Shenhav-and-Korem-labs / SCRuB

Other
25 stars 2 forks source link

Questions on counts, contigs, and RPM #13

Closed 1023011930 closed 1 year ago

1023011930 commented 1 year ago

Dear Sir or Madam, I appreciate your significant contribution in decontaminating the sequencing data. I haven't used SCRuB yet, but I think most of the software were researched based on ASV/OTU relative abundance tables as input, such as "decontam"

But in yout example "plasma data.csv", The data do not appear to be using relative abundance tables as inputs. Question 1: So, for the 16s experiment, the input to SCRuB should be "OTU/ASV count"?

As for metagenomic data,As I understand it, removal can be done by constructing MAG(metaOTU) abundance tables But viral data are difficult to bin and thus constitute a MAG, and they are often found in the form of a Contig. Question 2: I would like to ask if SCRuB can decontaminate based on contig abundance (is this scientific?)

Question 3: If contig abundance can be used as an input, Does this mean that I can use software such as "BWA-MEM OR bowtie2" to quantify the contig, then calculate the RPM or TPM, and then use them as the abundance for SCRuB input?

Congratulations on your article, it is an exciting tool for low biomass research and we would appreciate it if you could respond to our questions!

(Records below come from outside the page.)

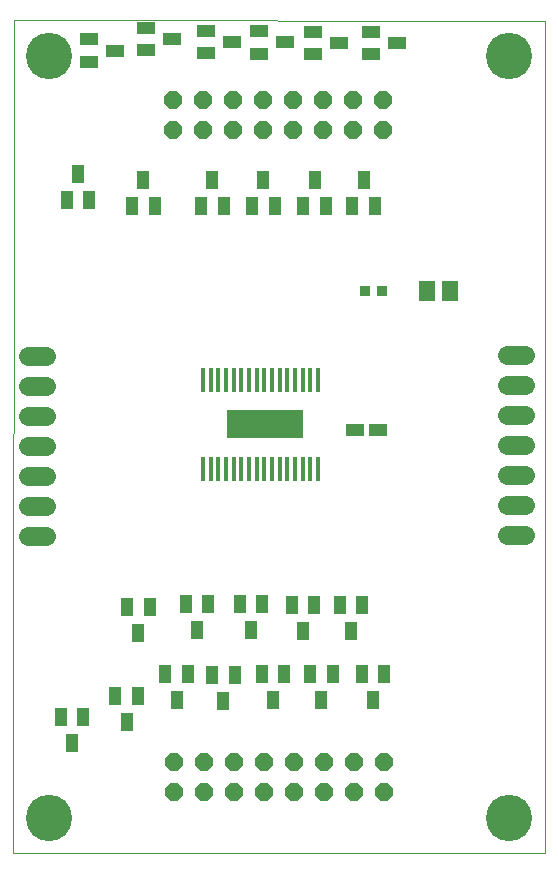
<source format=gts>
G75*
G70*
%OFA0B0*%
%FSLAX24Y24*%
%IPPOS*%
%LPD*%
%AMOC8*
5,1,8,0,0,1.08239X$1,22.5*
%
%ADD10C,0.0000*%
%ADD11OC8,0.0600*%
%ADD12R,0.0434X0.0591*%
%ADD13R,0.0591X0.0434*%
%ADD14C,0.0640*%
%ADD15R,0.0355X0.0355*%
%ADD16R,0.0552X0.0670*%
%ADD17R,0.0150X0.0820*%
%ADD18R,0.2540X0.0940*%
%ADD19C,0.0476*%
%ADD20R,0.0631X0.0434*%
%ADD21C,0.1542*%
D10*
X001415Y000100D02*
X001454Y027856D01*
X019132Y027844D01*
X019132Y000100D01*
X001415Y000100D01*
D11*
X006769Y002155D03*
X006769Y003155D03*
X007769Y003155D03*
X007769Y002155D03*
X008769Y002155D03*
X008769Y003155D03*
X009769Y003155D03*
X009769Y002155D03*
X010769Y002155D03*
X010769Y003155D03*
X011769Y003155D03*
X011769Y002155D03*
X012769Y002155D03*
X012769Y003155D03*
X013769Y003155D03*
X013769Y002155D03*
X013754Y024198D03*
X013754Y025198D03*
X012754Y025198D03*
X012754Y024198D03*
X011754Y024198D03*
X011754Y025198D03*
X010754Y025198D03*
X010754Y024198D03*
X009754Y024198D03*
X009754Y025198D03*
X008754Y025198D03*
X008754Y024198D03*
X007754Y024198D03*
X007754Y025198D03*
X006754Y025198D03*
X006754Y024198D03*
D12*
X005754Y022529D03*
X006128Y021663D03*
X005380Y021663D03*
X003946Y021860D03*
X003572Y022726D03*
X003198Y021860D03*
X007679Y021663D03*
X008427Y021663D03*
X008053Y022529D03*
X009380Y021671D03*
X009754Y022537D03*
X010128Y021671D03*
X011088Y021671D03*
X011462Y022537D03*
X011836Y021671D03*
X012718Y021671D03*
X013092Y022537D03*
X013466Y021671D03*
X013041Y008387D03*
X012667Y007521D03*
X012293Y008387D03*
X011443Y008387D03*
X011069Y007521D03*
X010694Y008387D03*
X009718Y008395D03*
X009344Y007529D03*
X008970Y008395D03*
X007911Y008395D03*
X007537Y007529D03*
X007163Y008395D03*
X005958Y008317D03*
X005584Y007450D03*
X005210Y008317D03*
X006482Y006072D03*
X006856Y005206D03*
X007230Y006072D03*
X008041Y006033D03*
X008415Y005167D03*
X008789Y006033D03*
X009706Y006072D03*
X010080Y005206D03*
X010454Y006072D03*
X011313Y006065D03*
X011687Y005198D03*
X012061Y006065D03*
X013029Y006065D03*
X013403Y005198D03*
X013777Y006065D03*
X005569Y005348D03*
X005194Y004482D03*
X004820Y005348D03*
X003746Y004639D03*
X003372Y003773D03*
X002998Y004639D03*
D13*
X003923Y026478D03*
X003923Y027226D03*
X004789Y026852D03*
X005852Y026856D03*
X005852Y027604D03*
X006718Y027230D03*
X007828Y027517D03*
X007828Y026769D03*
X008694Y027143D03*
X009600Y027502D03*
X009600Y026754D03*
X010466Y027128D03*
X011411Y027486D03*
X011411Y026738D03*
X012277Y027112D03*
X013348Y027478D03*
X013348Y026730D03*
X014214Y027104D03*
D14*
X017887Y016722D02*
X018487Y016722D01*
X018487Y015722D02*
X017887Y015722D01*
X017887Y014722D02*
X018487Y014722D01*
X018487Y013722D02*
X017887Y013722D01*
X017887Y012722D02*
X018487Y012722D01*
X018487Y011722D02*
X017887Y011722D01*
X017887Y010722D02*
X018487Y010722D01*
X002502Y010683D02*
X001902Y010683D01*
X001902Y011683D02*
X002502Y011683D01*
X002502Y012683D02*
X001902Y012683D01*
X001902Y013683D02*
X002502Y013683D01*
X002502Y014683D02*
X001902Y014683D01*
X001902Y015683D02*
X002502Y015683D01*
X002502Y016683D02*
X001902Y016683D01*
D15*
X013128Y018840D03*
X013718Y018840D03*
D16*
X015214Y018840D03*
X015962Y018840D03*
D17*
X011572Y015868D03*
X011317Y015868D03*
X011061Y015868D03*
X010805Y015868D03*
X010549Y015868D03*
X010293Y015868D03*
X010037Y015868D03*
X009781Y015868D03*
X009525Y015868D03*
X009269Y015868D03*
X009013Y015868D03*
X008757Y015868D03*
X008502Y015868D03*
X008246Y015868D03*
X007990Y015868D03*
X007734Y015868D03*
X007734Y012915D03*
X007990Y012915D03*
X008246Y012915D03*
X008502Y012915D03*
X008757Y012915D03*
X009013Y012915D03*
X009269Y012915D03*
X009525Y012915D03*
X009781Y012915D03*
X010037Y012915D03*
X010293Y012915D03*
X010549Y012915D03*
X010805Y012915D03*
X011061Y012915D03*
X011317Y012915D03*
X011572Y012915D03*
D18*
X009789Y014391D03*
D19*
X009446Y014194D03*
X009446Y014588D03*
X008856Y014588D03*
X008856Y014194D03*
X010037Y014194D03*
X010037Y014588D03*
X010628Y014588D03*
X010628Y014194D03*
D20*
X012817Y014194D03*
X013557Y014194D03*
D21*
X017950Y026675D03*
X002596Y026675D03*
X002596Y001281D03*
X017950Y001281D03*
M02*

</source>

gaustin15 commented 1 year ago

Thanks for the comments! To your questions –

  1. The input we tested are OTU/ASV counts, so this is our general recommendation (see the discussion here regarding some alternative inputs). The package will also run if you provide ot relative abundance data (multiplied out by some scaling factor to represent the data in ‘count/integer’ space), which would introduce an assumption that that we have the same level of confidence in the relative abundance for all samples/controls, but it does mean that we lose the ability to place greater weight on samples/controls with more reads. While in our synthetic simulations, we did evaluate scenarios similar to this (with positive results), we do generally recommend ASV counts if possible
  2. While we did not show any results in our paper decontaminating at the contig level, we have internally run some simulations using contig counts to run SCRuB, and found that this a reasonable application of the package. One note of caution is that we have often found it difficult to obtain a sufficient read depth in both the samples and negative controls to precisely estimate the contamination source, as we’re far more susceptible to sampling noise in the contig / low depth space. However, if this isn’t a concern in your data then I would consider a contig count matrix to be a valid input for SCRuB.
  3. This seems like a reasonable pipeline to me; as I mentioned in point (2), the biggest concern would be if you can obtain sufficient read depth.

Please don’t hesitate to reach out if you have any other questions

talkorem commented 1 year ago

I'm converting this to a discussion.